This is why the use of fast offerings is guided by basic welfare principles. As Bishop Dean M. Davies, first counselor in the Presiding Bishopric, said: “The correct use of fast offerings is intended to support life, not lifestyle” (“The Law of the Fast: A Personal Responsibility to Care for the Poor and Needy,” October 2014 general conference). And so, individuals and families are encouraged to become self-reliant by reducing debt – and also by seeking improved education and employment opportunities, where possible.
What is a fast offering? In The Church of Jesus Christ of Latter-day Saints, the first Sunday of every month is set aside for fasting – when “members of the Church go without food and water for two consecutive meals in a 24-hour period and then contribute the money that would have been spent for that food to those in need” (lds.org). These funds are then used to confidentially help the poor and needy within the stewardship of the Church.

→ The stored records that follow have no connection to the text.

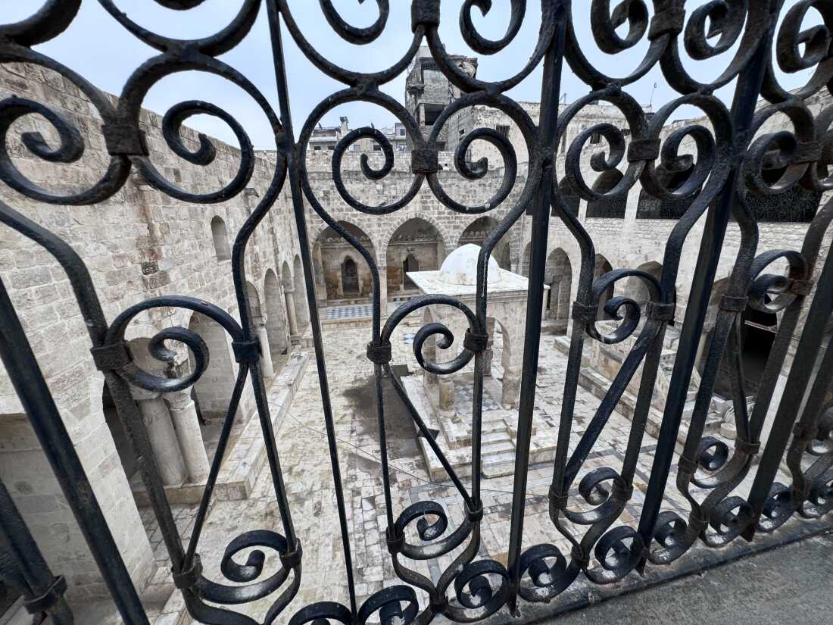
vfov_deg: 85.7
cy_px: 312
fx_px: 337
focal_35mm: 14
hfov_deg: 102.1
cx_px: 416
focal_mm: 2.22
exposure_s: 1/135
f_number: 2.2
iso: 40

Excess fast offerings collected locally are shared with the rest of the Church to help those in other LDS congregations. There is no standard amount set for fast offerings. Donations are encouraged but not mandatory. But, the late Elder Marion G. Romney of the First Presidency of The Church of Jesus Christ of Latter-day Saints said: “The efficacy of our prayers depends upon our liberality to the poor” (1982).
As taught by the LDS Church, “Fasting has been a practice of the prophets of God and members of His Church since ancient times…[and] this commandment to fast continues in our day” (lds.org, Fasting and Fast Offerings). The late Elder Tom L. Perry, a member of the Quorum of the Twelve Apostles, said: “The longer I live, the more impressed I am with the Lord’s system of caring for the poor and needy. Surely no man would think of such a simple yet profound way of satisfying human needs – to grow spiritually and temporally through periodic fasting and then donating the amount saved from refraining from partaking of those meals to the bishop to be used to administer to the needs of the poor, the ill, the downtrodden, who need help and support to make their way through life” (“The Law of the Fast,” April 1986 general conference).

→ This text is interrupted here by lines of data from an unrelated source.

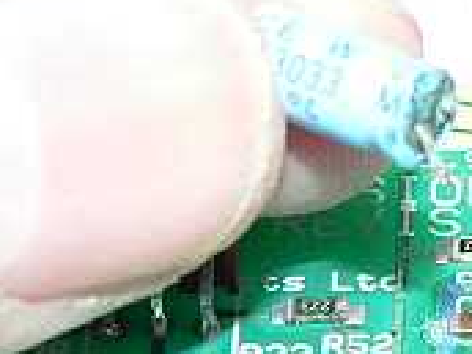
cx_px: 436
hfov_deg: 6.3
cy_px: 277
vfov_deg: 4.7
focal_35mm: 316
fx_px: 4309
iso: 400
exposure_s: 1/60
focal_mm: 14.1
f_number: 4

Bishop David Avery, who presides over the Harrison Bay ward of The Church of Jesus Christ of Latter-day Saints in Harrison, Tennessee, says, “It is a blessing to know that fast offerings are available to help members of the congregation when the need arises. Usually the help provided is short-term because we teach self-reliance but the blessings that come to those who give and receive are long-term. In fact, Isaiah taught that those who obey the law of the fast are entitled to the blessings of heaven. “Then shall thou call,” the Lord said, “and the Lord shall answer; thou shalt cry, and he shall say, Here I am” (Isaiah 58:9).
“Put another way,” Bishop Avery said, “Obeying the law of the fast is one way we can keep the first and greatest commandment – to love the Lord thy God with all thy heart – and the second, which is like unto it – to love thy neighbor as thyself (Matthew 22:37-39). ‘For the poor shall never cease out of the land,” the Lord says, “therefore I command thee, saying, Thou shalt open thine hand wide unto thy brother, to thy poor, and to thy needy, in thy land’ (Deuteronomy 15:11). When thou hast done these things, “the Lord shall guide thee continually, and satisfy thy soul in drought and make fat thy bones: and thou shalt be like a watered garden, and like a spring of water, whose waters fail not” (Isaiah 58:11). These are the Lord’s promises and His promises are sure – yesterday, today and forever.”